Most Champagnes taste pretty sweet to me.

I thought white zin had already taken over

lol

You are stuck in the 1980s

I had it earlier this year at the winery and was underwhelmed…

Mike

While the Inniskillin sparkling IceWines are overpriced, if you can get a good deal on one, they are a marvelous sweet champagne-styled wine.

I have always felt this, and I have long wondered if this is universal, or if they “sweeten them up” for the US market. Chandon White Star was made specifically for the American market, I believe, and it was horribly sweet. Just another reason I often reach for non-Champers sparkly. Better value, and the flavor profile is frequently more to my liking.
It is an age-old adage in the biz: people talk dry, but drink sweet.

Next you’ll tell me Duran Duran has no hit videos on MTV.

Tran -

Serious question: Do you ever drink a dry wine?

@Robert: I am rapidly developing a liking for Pinot Noir, especially from Burgundy and Germany.
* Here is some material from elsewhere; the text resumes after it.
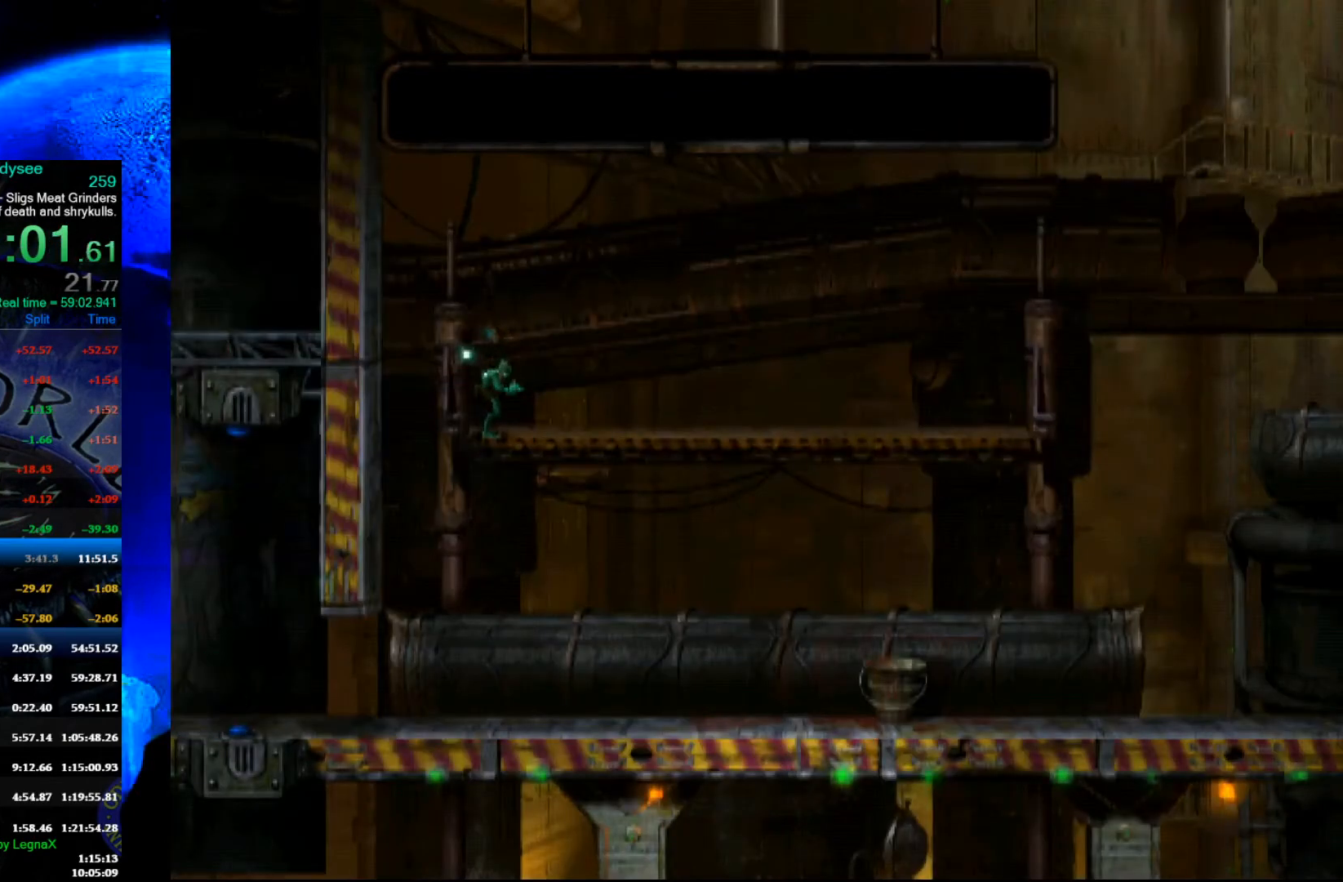
{"buttons": ["Y", "R1"], "left_stick": "left", "events": []}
Also, I was introduced to Montrachet last night and as an avowed ABC (Anything But Chardonnay) charter member… it just absolutely blew me away. So there is some hope for me yet. A very small one, mind you, but it’s there :smiley:

Considering where Champagne started rs wise, one could consider this a going back to tradition movement.

I know someone who like sweet drinks (especially champagne), so I just soda stream her some German Riesling…lol.
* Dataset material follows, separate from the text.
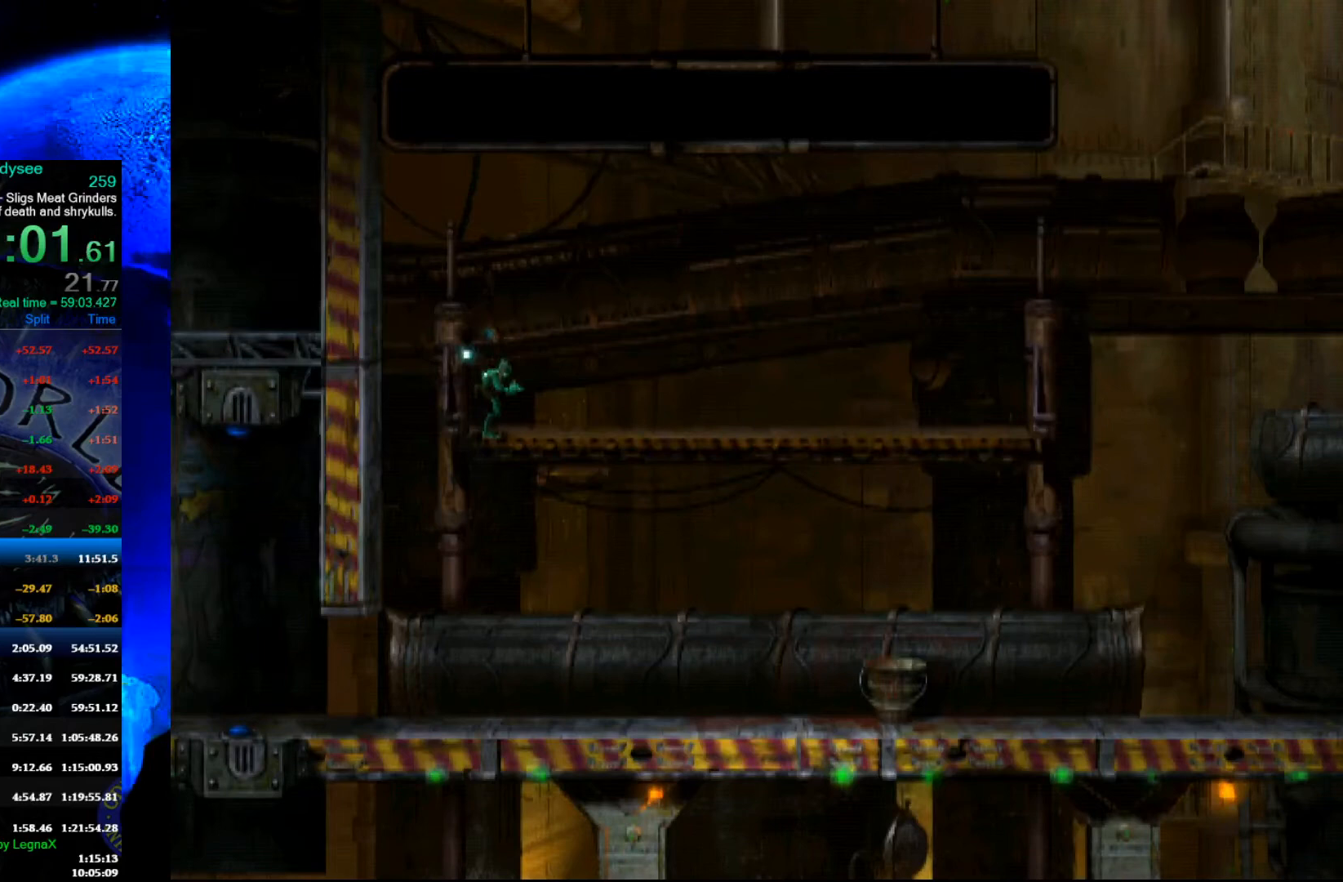
{"buttons": ["Y", "R1"], "left_stick": "left", "events": []}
“Speaking of Lanson’s decision to launch its sec style White Label (with 32g/l dosage) last year, Beavis says, “We noticed a strong consumer preference for a slightly off-dry style… With a younger audience coming into Champagne and brought up on Prosecco, a lot of new customers have a preference for something slightly sweeter.””

Huh. Huh. Huh. Beavis, you said coming. Huh. Huh.

Tran,

On a more serious note, have you ever let either Moët and Veuve DS warm up close to room temperature?

Are they f*ck.

PR puff.

The few times I have had Demi-Sec, I must say I have never let it get as warm as room temperature as I prefer my sparkling wines to have a chill on them. It’s just personal taste for me. I find them more refreshing that way.